§ **WHAT IS BEING ASKED**: Retype, word for word, every line from the one holding "left ankle: (201, 238)" through the one holding "right ankle: (25, 219)" in the entries below, both included, and only those lines.

(EXERCISE MATERIALS begins)

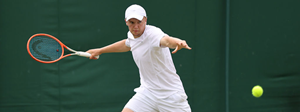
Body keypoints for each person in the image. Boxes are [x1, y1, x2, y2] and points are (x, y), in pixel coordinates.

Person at [87, 4, 192, 112]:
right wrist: (100, 51)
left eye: (139, 22)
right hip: (148, 93)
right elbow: (127, 44)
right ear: (126, 22)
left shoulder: (153, 34)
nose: (136, 26)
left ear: (145, 20)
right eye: (132, 23)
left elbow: (166, 40)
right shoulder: (132, 35)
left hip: (170, 95)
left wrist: (177, 43)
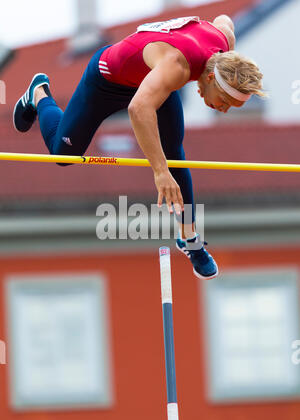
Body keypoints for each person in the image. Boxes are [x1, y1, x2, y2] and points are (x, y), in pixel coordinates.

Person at [13, 15, 265, 279]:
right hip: (107, 82)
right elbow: (138, 108)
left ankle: (190, 239)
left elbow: (225, 19)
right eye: (224, 101)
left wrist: (167, 166)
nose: (223, 110)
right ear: (212, 77)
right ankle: (39, 93)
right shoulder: (176, 67)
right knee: (63, 155)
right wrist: (159, 172)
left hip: (152, 83)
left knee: (175, 156)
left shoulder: (222, 43)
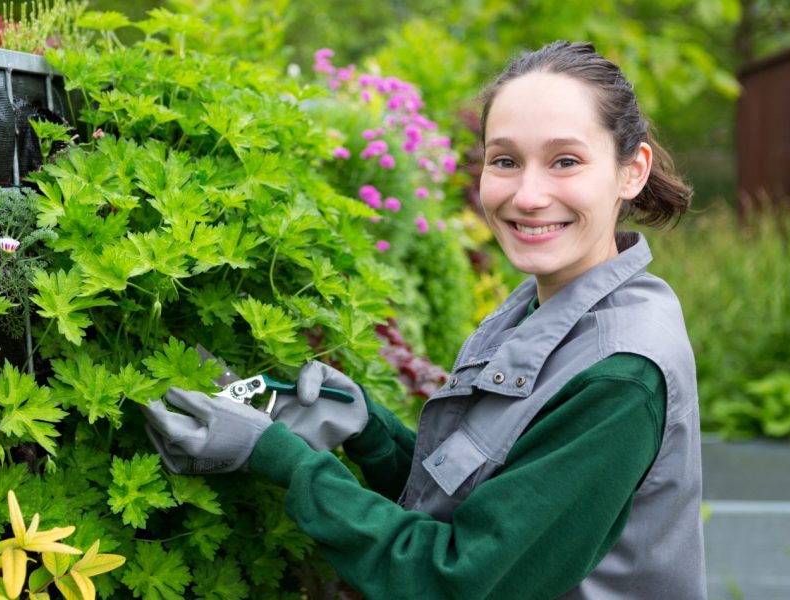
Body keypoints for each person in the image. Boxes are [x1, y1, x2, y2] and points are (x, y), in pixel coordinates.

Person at [144, 41, 706, 599]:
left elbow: (456, 580)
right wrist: (370, 431)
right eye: (505, 161)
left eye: (565, 161)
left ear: (631, 172)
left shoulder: (619, 375)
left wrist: (277, 456)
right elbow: (490, 505)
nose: (529, 195)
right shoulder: (549, 305)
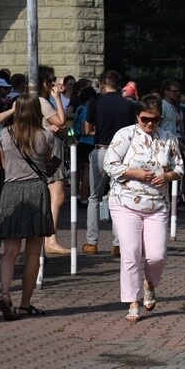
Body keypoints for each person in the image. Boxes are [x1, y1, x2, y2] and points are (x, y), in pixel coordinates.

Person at [104, 95, 184, 322]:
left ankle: (150, 283)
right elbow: (109, 163)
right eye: (145, 119)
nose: (150, 124)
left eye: (155, 119)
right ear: (137, 116)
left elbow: (179, 168)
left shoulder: (168, 138)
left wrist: (167, 176)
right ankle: (132, 301)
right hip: (125, 201)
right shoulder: (125, 135)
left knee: (156, 255)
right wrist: (134, 173)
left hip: (157, 204)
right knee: (130, 252)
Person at [0, 96, 48, 320]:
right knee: (33, 252)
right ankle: (26, 304)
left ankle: (6, 294)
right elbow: (49, 162)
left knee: (10, 252)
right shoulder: (46, 135)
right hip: (36, 190)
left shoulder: (4, 134)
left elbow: (3, 164)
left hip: (11, 191)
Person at [84, 71, 137, 256]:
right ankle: (117, 243)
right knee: (119, 197)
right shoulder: (128, 105)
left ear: (102, 85)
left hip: (101, 150)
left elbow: (87, 128)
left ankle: (92, 242)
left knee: (94, 197)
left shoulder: (95, 103)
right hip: (122, 154)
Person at [37, 67, 71, 255]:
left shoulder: (28, 100)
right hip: (52, 151)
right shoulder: (42, 101)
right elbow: (61, 122)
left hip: (40, 150)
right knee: (57, 195)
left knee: (48, 195)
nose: (53, 84)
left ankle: (46, 240)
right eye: (50, 80)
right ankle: (51, 239)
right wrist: (57, 99)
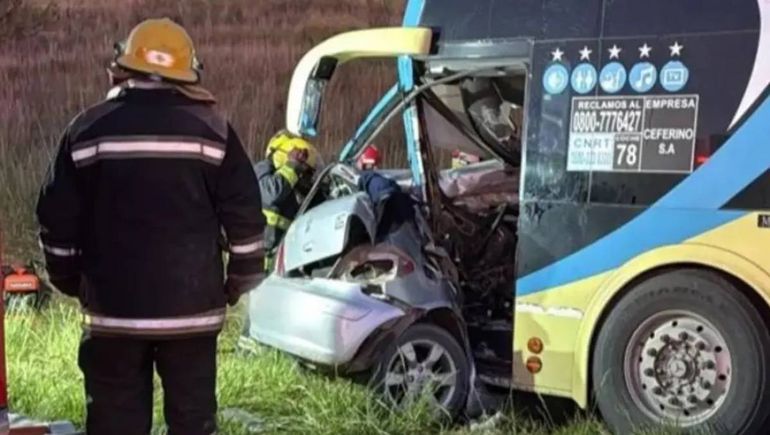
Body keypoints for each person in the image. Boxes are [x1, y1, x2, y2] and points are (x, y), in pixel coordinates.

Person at [36, 18, 265, 435]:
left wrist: (71, 281)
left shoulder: (86, 130)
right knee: (193, 423)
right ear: (188, 73)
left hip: (113, 313)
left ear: (123, 67)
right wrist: (236, 284)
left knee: (115, 424)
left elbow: (56, 219)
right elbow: (246, 218)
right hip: (192, 314)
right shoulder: (215, 132)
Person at [254, 130, 319, 271]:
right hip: (254, 264)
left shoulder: (290, 184)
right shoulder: (261, 170)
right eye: (302, 168)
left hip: (278, 264)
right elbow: (271, 193)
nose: (304, 174)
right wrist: (292, 166)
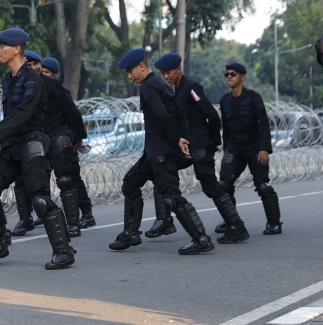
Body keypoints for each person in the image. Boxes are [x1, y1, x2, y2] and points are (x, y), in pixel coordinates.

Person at [0, 28, 76, 269]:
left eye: (2, 46)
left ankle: (63, 251)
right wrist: (0, 138)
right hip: (10, 145)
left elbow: (24, 114)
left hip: (31, 143)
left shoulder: (33, 79)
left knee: (40, 200)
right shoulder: (7, 79)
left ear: (16, 48)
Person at [110, 48, 214, 255]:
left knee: (171, 197)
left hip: (161, 152)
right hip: (154, 152)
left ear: (142, 66)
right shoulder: (160, 85)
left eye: (131, 71)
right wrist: (182, 139)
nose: (130, 76)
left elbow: (163, 116)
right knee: (131, 183)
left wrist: (177, 140)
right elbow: (178, 115)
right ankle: (131, 232)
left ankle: (201, 238)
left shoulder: (149, 87)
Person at [149, 52, 249, 244]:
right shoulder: (177, 91)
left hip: (201, 145)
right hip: (188, 146)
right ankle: (165, 220)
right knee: (162, 173)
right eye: (163, 74)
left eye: (169, 72)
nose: (166, 77)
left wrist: (214, 141)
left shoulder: (190, 88)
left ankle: (237, 226)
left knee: (210, 186)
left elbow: (211, 114)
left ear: (179, 69)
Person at [7, 51, 87, 238]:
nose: (34, 68)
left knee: (65, 179)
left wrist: (78, 136)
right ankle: (25, 219)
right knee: (23, 178)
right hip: (35, 136)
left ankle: (73, 223)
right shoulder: (18, 86)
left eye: (37, 64)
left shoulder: (53, 84)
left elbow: (71, 112)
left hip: (57, 132)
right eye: (30, 64)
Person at [216, 62, 282, 235]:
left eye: (233, 74)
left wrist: (265, 149)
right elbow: (227, 129)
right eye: (227, 74)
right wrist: (226, 151)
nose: (229, 76)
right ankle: (231, 220)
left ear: (242, 77)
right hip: (234, 148)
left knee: (263, 186)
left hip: (255, 147)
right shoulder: (224, 100)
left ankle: (274, 223)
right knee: (223, 184)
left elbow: (264, 125)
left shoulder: (254, 98)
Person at [41, 57, 96, 229]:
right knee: (41, 177)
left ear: (55, 75)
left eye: (46, 73)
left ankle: (86, 213)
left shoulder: (59, 89)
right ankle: (46, 212)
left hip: (63, 140)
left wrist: (77, 138)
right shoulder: (38, 89)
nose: (43, 76)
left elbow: (73, 114)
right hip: (46, 139)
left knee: (70, 178)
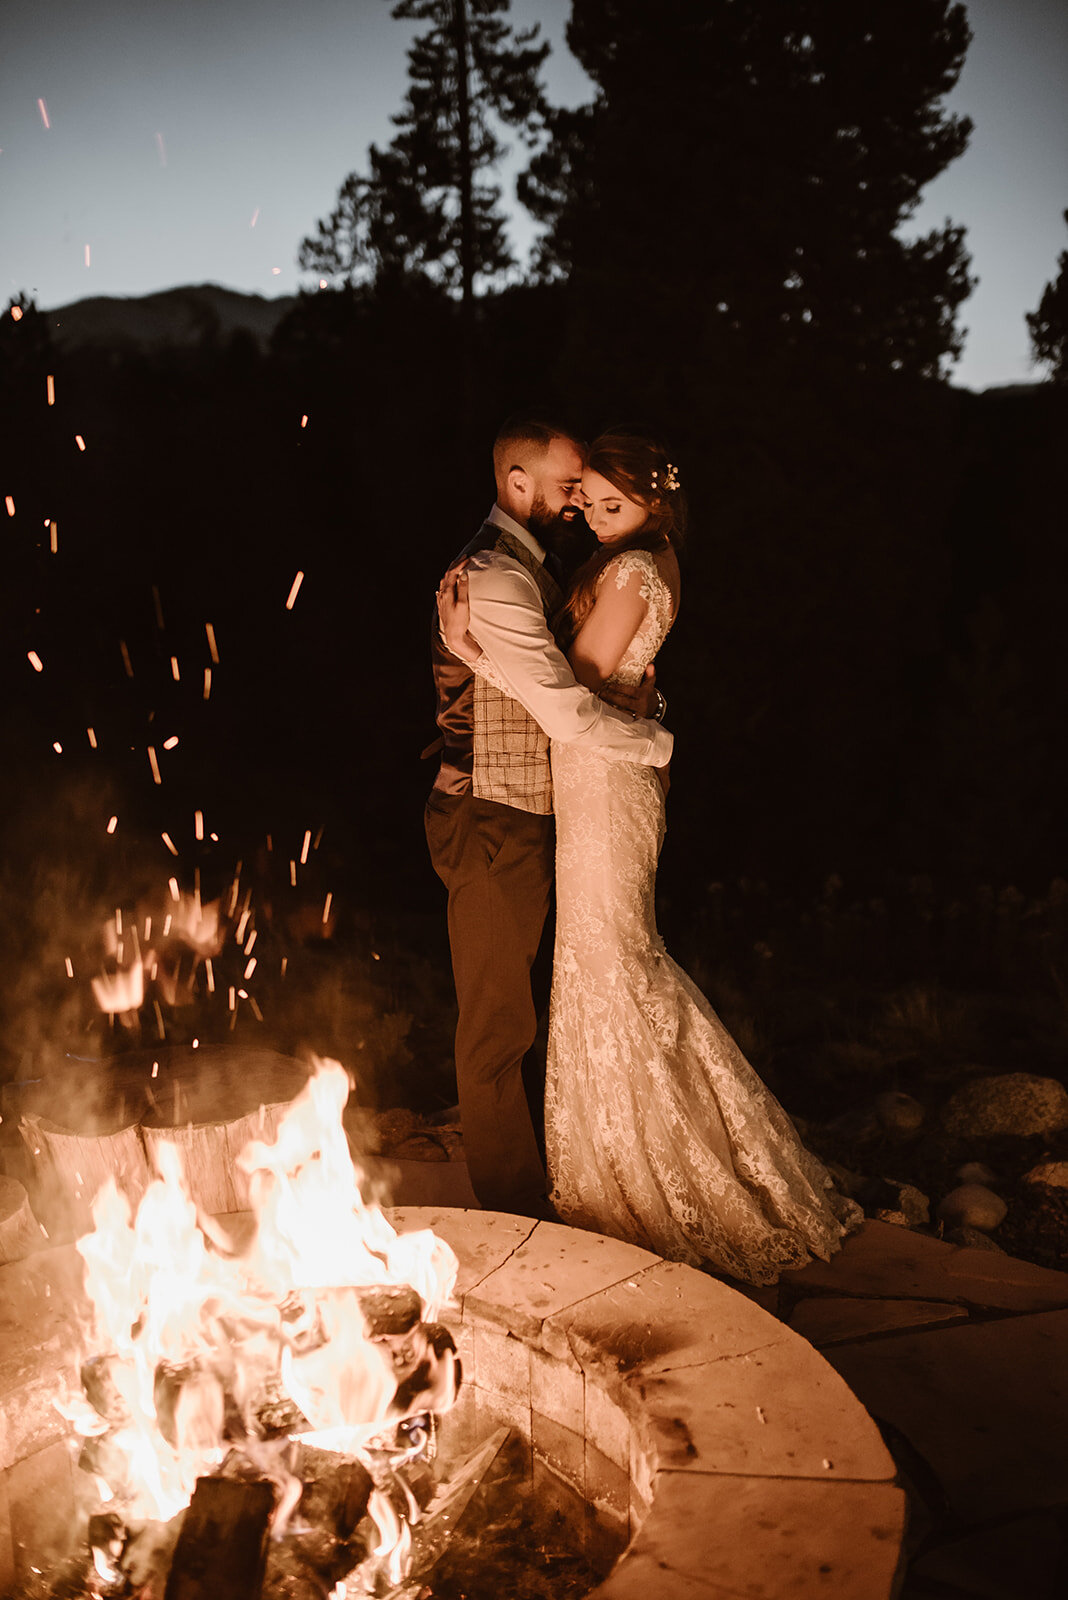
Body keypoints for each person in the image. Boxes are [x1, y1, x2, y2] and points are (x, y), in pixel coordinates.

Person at [440, 430, 859, 1286]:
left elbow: (578, 692)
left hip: (604, 778)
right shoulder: (630, 561)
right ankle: (617, 1163)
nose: (590, 515)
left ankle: (654, 1171)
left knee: (615, 962)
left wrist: (475, 653)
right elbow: (594, 685)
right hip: (595, 773)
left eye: (609, 503)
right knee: (607, 962)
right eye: (587, 499)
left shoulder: (631, 571)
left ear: (654, 504)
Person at [425, 417, 672, 1221]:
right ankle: (515, 1211)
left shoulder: (539, 563)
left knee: (538, 1008)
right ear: (516, 482)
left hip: (524, 811)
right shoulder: (493, 576)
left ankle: (574, 1169)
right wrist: (654, 740)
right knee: (498, 1025)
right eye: (569, 488)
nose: (578, 504)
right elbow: (564, 711)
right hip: (491, 815)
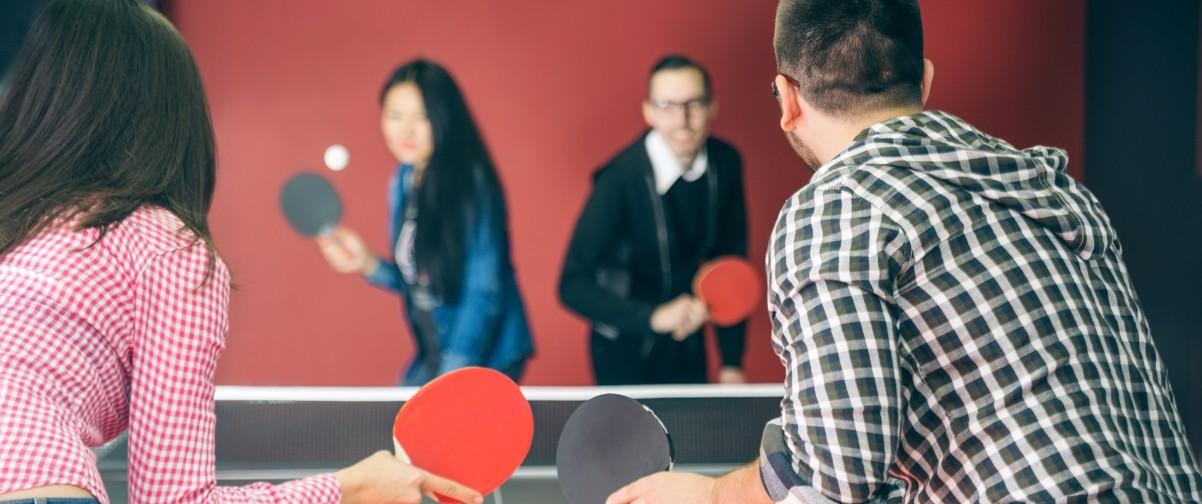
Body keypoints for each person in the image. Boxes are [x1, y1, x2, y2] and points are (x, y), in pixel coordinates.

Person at [608, 0, 1202, 502]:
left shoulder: (836, 209)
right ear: (923, 80)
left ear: (787, 99)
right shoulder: (1058, 191)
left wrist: (711, 494)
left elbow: (837, 474)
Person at [0, 2, 482, 503]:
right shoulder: (167, 249)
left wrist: (372, 269)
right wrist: (352, 488)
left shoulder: (13, 215)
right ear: (174, 120)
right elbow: (175, 500)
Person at [318, 59, 534, 386]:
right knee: (391, 423)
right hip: (435, 348)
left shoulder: (471, 185)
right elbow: (421, 282)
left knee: (429, 432)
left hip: (486, 353)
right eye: (394, 116)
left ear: (443, 117)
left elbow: (483, 292)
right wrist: (366, 263)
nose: (405, 131)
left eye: (421, 117)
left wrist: (450, 378)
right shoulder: (403, 179)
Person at [559, 55, 750, 385]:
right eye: (667, 106)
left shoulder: (726, 164)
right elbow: (572, 285)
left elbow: (730, 264)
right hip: (622, 350)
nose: (681, 120)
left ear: (713, 107)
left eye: (693, 104)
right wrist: (653, 317)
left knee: (697, 436)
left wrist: (731, 362)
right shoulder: (618, 180)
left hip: (688, 344)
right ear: (648, 111)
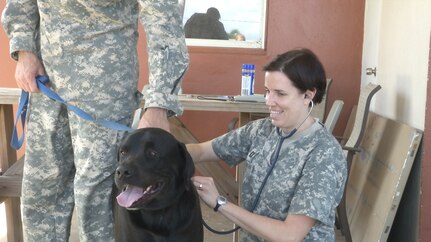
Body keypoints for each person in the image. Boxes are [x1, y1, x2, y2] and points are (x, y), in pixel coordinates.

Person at [1, 0, 188, 241]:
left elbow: (165, 25)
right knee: (42, 189)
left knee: (97, 199)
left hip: (105, 90)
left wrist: (159, 105)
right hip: (46, 84)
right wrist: (24, 50)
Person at [188, 49, 347, 241]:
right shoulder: (262, 130)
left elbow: (289, 235)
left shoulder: (324, 154)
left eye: (280, 93)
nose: (269, 102)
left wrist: (220, 203)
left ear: (308, 95)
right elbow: (203, 150)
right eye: (267, 91)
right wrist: (158, 151)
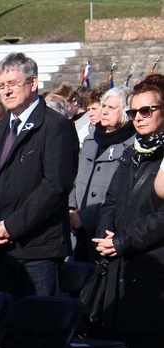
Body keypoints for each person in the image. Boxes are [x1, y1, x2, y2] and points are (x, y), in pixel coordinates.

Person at [93, 74, 164, 348]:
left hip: (156, 267)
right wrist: (107, 234)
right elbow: (110, 202)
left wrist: (123, 240)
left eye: (148, 110)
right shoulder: (131, 152)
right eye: (135, 111)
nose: (139, 117)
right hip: (127, 268)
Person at [0, 52, 78, 299]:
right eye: (1, 86)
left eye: (12, 84)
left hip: (37, 250)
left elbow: (56, 186)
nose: (5, 92)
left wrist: (12, 226)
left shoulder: (55, 127)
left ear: (33, 83)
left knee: (35, 327)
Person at [69, 86, 135, 262]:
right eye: (103, 106)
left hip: (106, 232)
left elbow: (120, 195)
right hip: (77, 230)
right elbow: (74, 179)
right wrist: (71, 209)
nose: (104, 111)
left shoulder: (132, 145)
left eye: (111, 108)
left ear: (126, 112)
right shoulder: (90, 140)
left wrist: (86, 218)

(EXERCISE MATERIALS ends)

§ **TASK RESPONSE**:
left ankle: (201, 238)
left shoulder: (149, 87)
Person at [149, 52, 249, 244]:
right shoulder: (177, 91)
left hip: (201, 145)
right hip: (188, 146)
right ankle: (165, 220)
right knee: (162, 173)
right eye: (163, 74)
left eye: (169, 72)
nose: (166, 77)
left wrist: (214, 141)
left shoulder: (190, 88)
left ankle: (237, 226)
left knee: (210, 186)
left elbow: (211, 114)
left ear: (179, 69)
Person at [7, 51, 87, 238]:
nose: (34, 68)
left knee: (65, 179)
left wrist: (78, 136)
right ankle: (25, 219)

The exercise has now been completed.